1948 and After: The Birth of Israel
In 1948, the Jews of the Yishuv declared the reestablishment of Jewish sovereignty in their ancestral homeland by proclaiming the State of Israel. This was not the creation of a new nation, but the revival of a very old one. Israel was immediately recognized by many world powers, and its legitimacy is rooted in both historical right and international law.

The Arab states, rejecting any Jewish state in the region, launched a war to destroy Israel at its birth. Hundreds of thousands of Jews were forced from Arab lands, and hundreds of thousands of Arabs left or were expelled from what became Israel. The 1949 armistice lines left the West Bank and Gaza Strip under Jordanian and Egyptian control, respectively—yet neither country established a Palestinian state.

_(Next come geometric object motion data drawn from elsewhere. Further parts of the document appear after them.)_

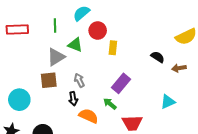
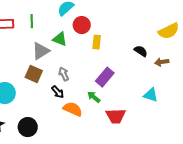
green line: (55, 25) -> (32, 21), moved
brown square: (49, 80) -> (34, 74), turned 30
black arrow: (73, 99) -> (58, 92), turned -32
cyan triangle: (168, 102) -> (151, 95), turned 42

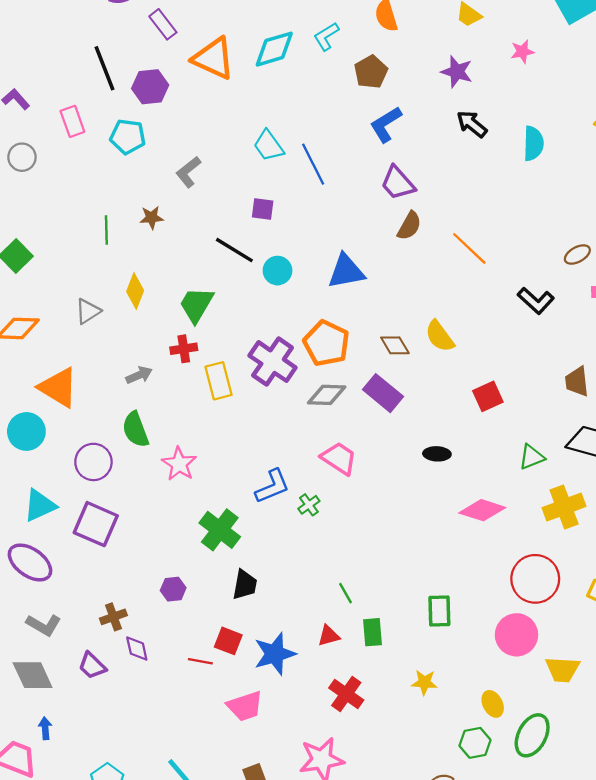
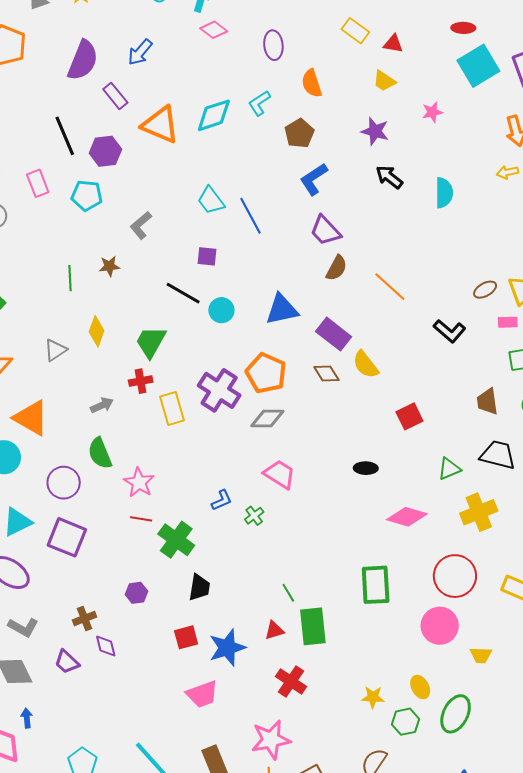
purple rectangle: (383, 393) -> (334, 334), moved
blue L-shape: (272, 486) -> (222, 500), size x0.7
green rectangle: (439, 611) -> (376, 585), moved, size x1.4
green rectangle: (373, 632) -> (313, 626), size x1.5
red square: (228, 641) -> (186, 637), turned -35
red line: (200, 661) -> (141, 519), moved
yellow trapezoid: (562, 669) -> (481, 655), size x0.7
yellow star: (424, 682) -> (373, 697), moved

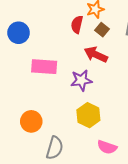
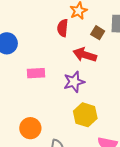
brown square: (102, 30) -> (98, 33), moved
pink rectangle: (44, 67) -> (36, 73), size x0.7

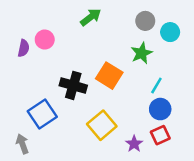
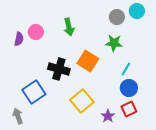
green arrow: (91, 17) -> (69, 27), moved, turned 114
cyan circle: (170, 32) -> (137, 11), moved
green star: (142, 53) -> (114, 43), turned 30

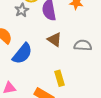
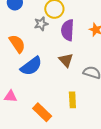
yellow rectangle: (59, 78) -> (72, 100), moved

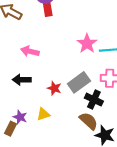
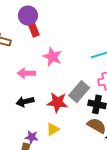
pink star: (87, 44) -> (52, 57), moved
red star: (54, 88) -> (57, 102), size x1.5

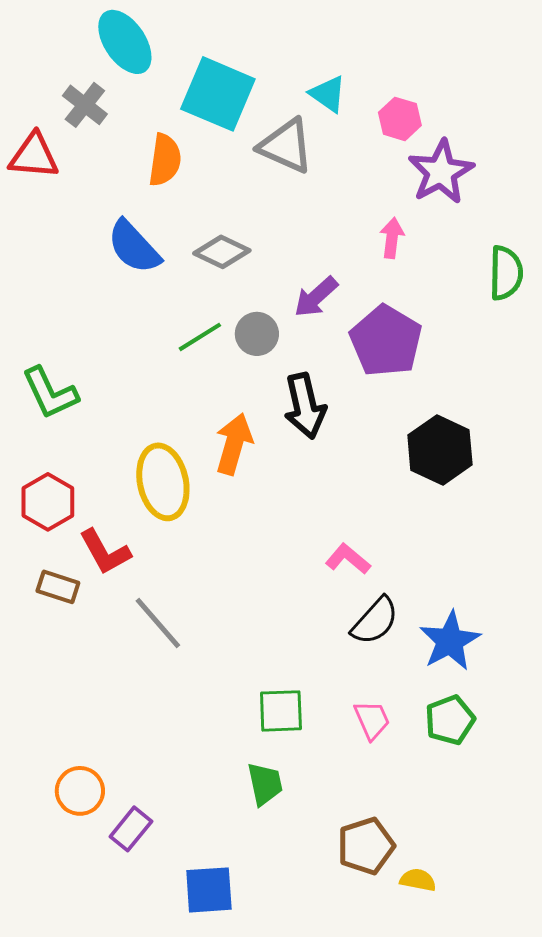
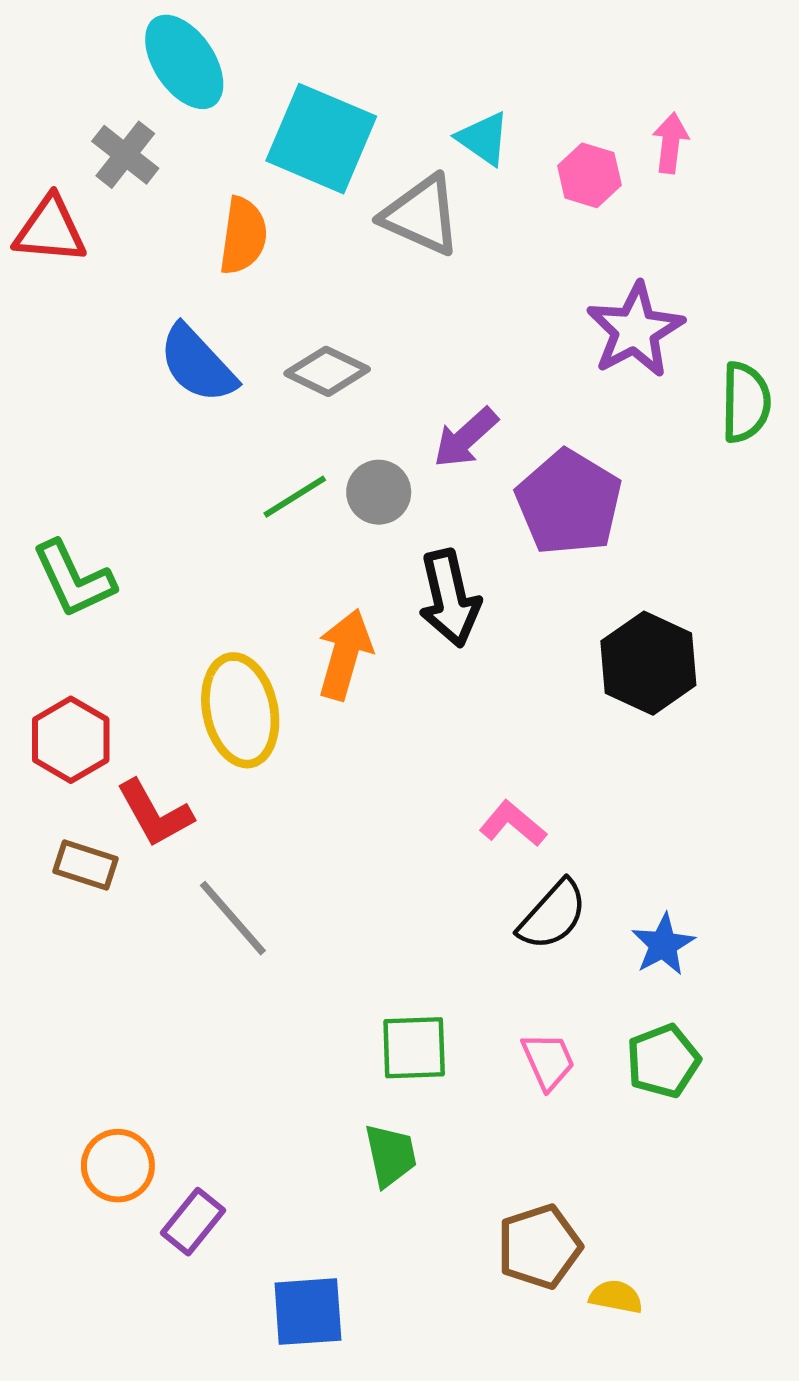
purple star: (441, 172) -> (635, 330), moved
pink arrow: (392, 238) -> (670, 143), moved
blue star: (450, 641) -> (663, 945), size x0.7

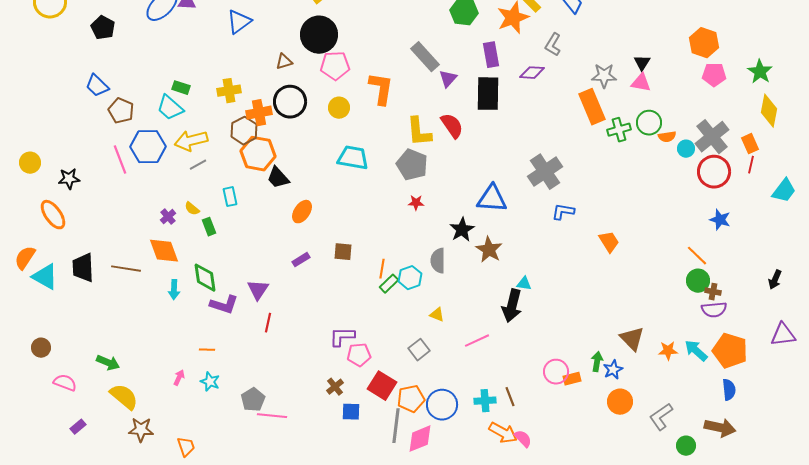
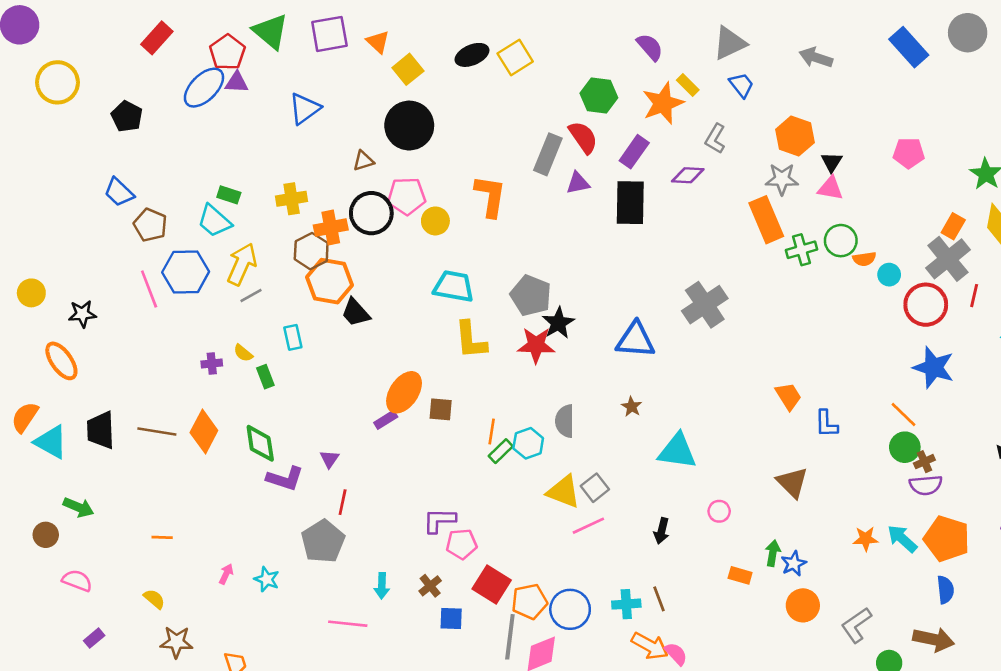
orange hexagon: (704, 43) -> (795, 136), moved
purple rectangle: (491, 55) -> (634, 152), turned 45
gray rectangle: (425, 57) -> (548, 154), turned 64
pink pentagon: (335, 66) -> (407, 196), moved
pink pentagon: (714, 75) -> (909, 153), moved
purple triangle: (448, 79) -> (578, 183), turned 36
red semicircle: (452, 126) -> (583, 137), moved
yellow L-shape: (419, 132) -> (471, 340), moved
gray cross: (712, 137) -> (948, 259), moved
yellow arrow: (191, 141) -> (242, 264), turned 128
orange rectangle: (750, 144) -> (953, 226), moved, turned 54
red star: (416, 203) -> (536, 345), size x1.8
orange ellipse: (302, 212) -> (404, 392), moved, size x1.4
blue L-shape: (563, 212) -> (826, 424), moved, turned -100
purple cross: (168, 217) -> (212, 364), turned 35
blue star: (720, 220) -> (934, 367), size x1.5
black star: (462, 230) -> (558, 323), moved
brown star: (489, 250) -> (632, 407), size x0.6
orange diamond: (164, 251) -> (204, 432), moved, turned 48
cyan triangle: (524, 284) -> (677, 451), size x2.0
cyan arrow: (174, 290) -> (382, 586), moved
purple triangle: (258, 290) -> (329, 459), size x0.7
brown cross: (713, 292) -> (924, 462), turned -35
black arrow: (512, 306) -> (662, 531), moved, size x0.6
yellow triangle: (437, 315) -> (564, 492), size x1.8
brown triangle: (632, 339) -> (792, 483), moved
pink line: (477, 341) -> (588, 526), moved
orange line: (207, 350) -> (162, 537), moved
gray square: (419, 350) -> (595, 488), moved
green arrow: (108, 363) -> (78, 507), moved
pink circle: (556, 372) -> (719, 511), moved, size x0.7
orange rectangle: (572, 379) -> (740, 575), turned 30
yellow semicircle: (124, 397) -> (154, 599), size x0.6
gray pentagon: (253, 400) -> (323, 541), moved, size x1.4

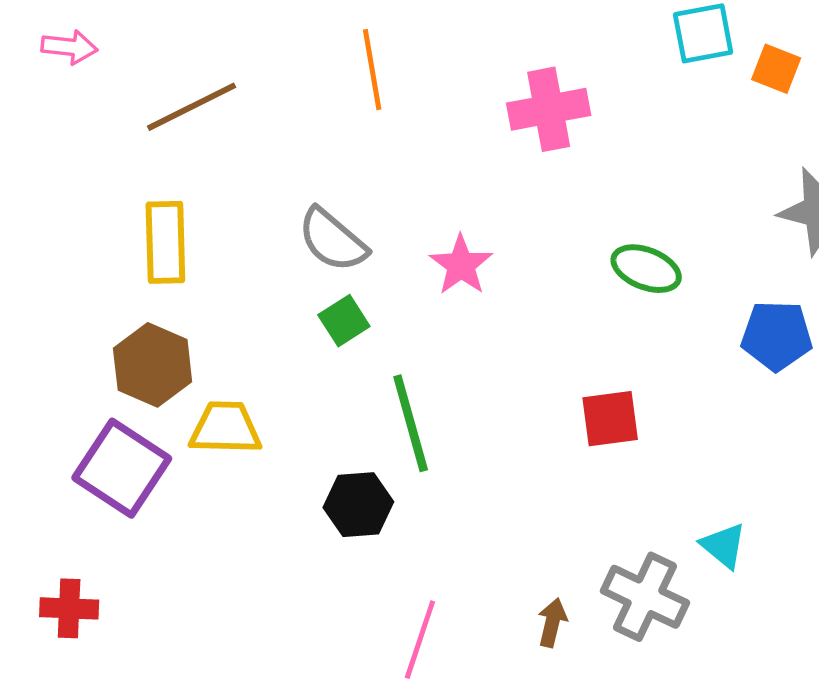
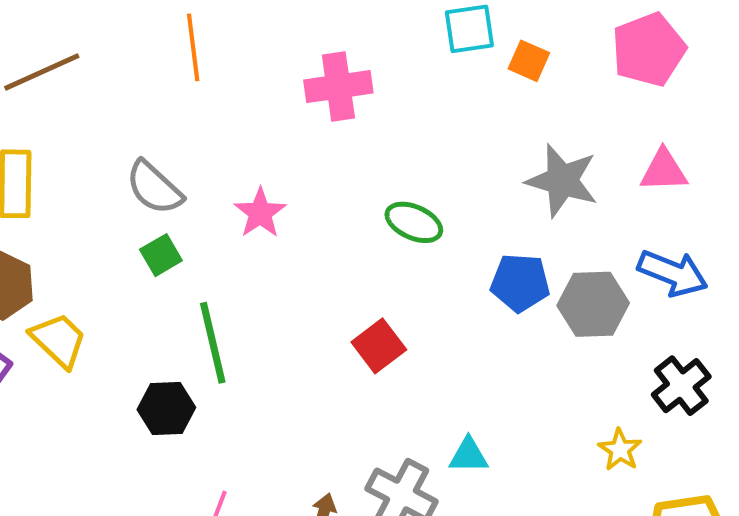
red square: (610, 419) -> (379, 346), turned -32
yellow trapezoid: (225, 428) -> (59, 340), turned 40
cyan triangle: (723, 546) -> (469, 455), turned -42

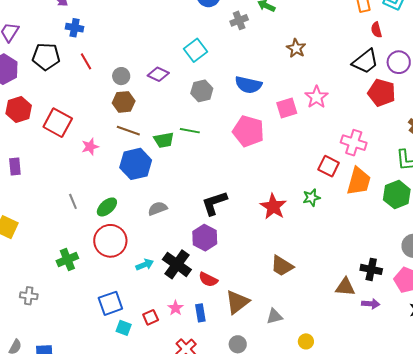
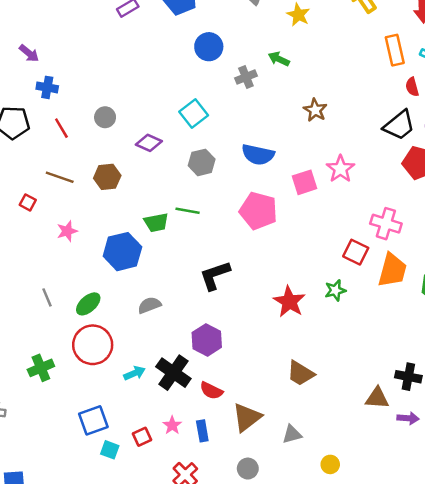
gray circle: (121, 76) -> (105, 117), moved
red square: (58, 123) -> (28, 202), size x0.5
brown line: (128, 131) -> (60, 177), moved
black L-shape: (214, 203) -> (215, 275), moved

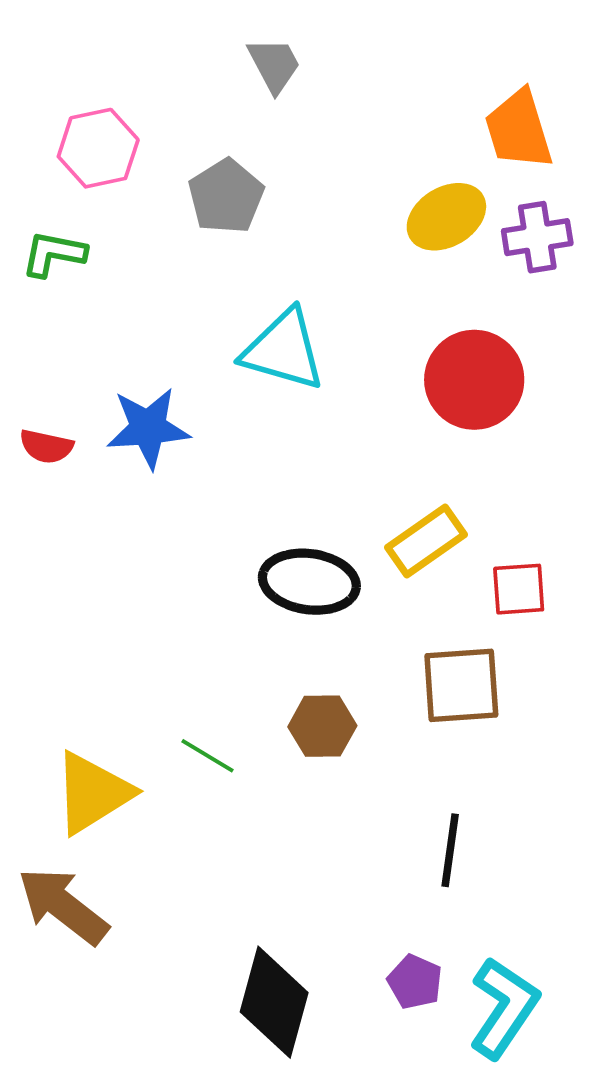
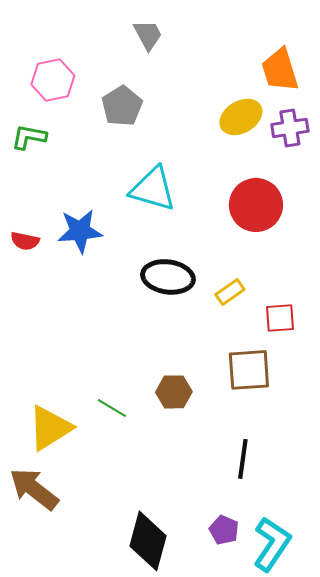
yellow rectangle: (426, 541) -> (230, 292), size x0.7
black ellipse: (309, 582) -> (168, 277), moved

The Myth of a Lost Palestinian State
A recurring theme in anti-Israel rhetoric is the idea of “restoring Palestine” to the Palestinians. This notion is historically inaccurate. There has never been an independent Palestinian Arab state in this land. The term “Palestinian” as a national identity is a modern development, largely taking shape in response to Zionism and the emergence of Israel.

When Hadrian renamed Judea as “Palestine,” it was a strategy to erase Jewish ties, not to recognize a native Arab nation. Throughout centuries of shifting empires and rulers—Canaanite, Israelite, Babylonian, Persian, Hellenistic, Roman, Byzantine, Arab, Crusader, Mamluk, Ottoman, and British—the only people to establish true sovereignty and unique identity in this land were the Jews.

Historical Continuity and National Rights
The Jewish connection to the land of Israel is not only ancient but uniquely enduring. Despite exile, persecution, and repeated conquest, Jews never relinquished their claim or their presence. The modern State of Israel is thus not a colonial creation or a historical anomaly, but the restoration of a people to their ancestral home.

Calls to “restore Palestine” ignore the reality that, until modern times, no such state existed. The creation of Israel was not the dispossession of a pre-existing nation, but the fulfillment of a millennia-old aspiration. Any true understanding of the region’s history must begin with this fact: the Jews are the indigenous people of the land, and their modern state is the latest chapter in a story that began thousands of years ago.

Therefore, just as the Palestinian people have the right to live, flourish, and build a future on this land, so too do the Jewish people of Israel. Both are equally entitled to safety, dignity, and the freedom to exist without fear and persecution.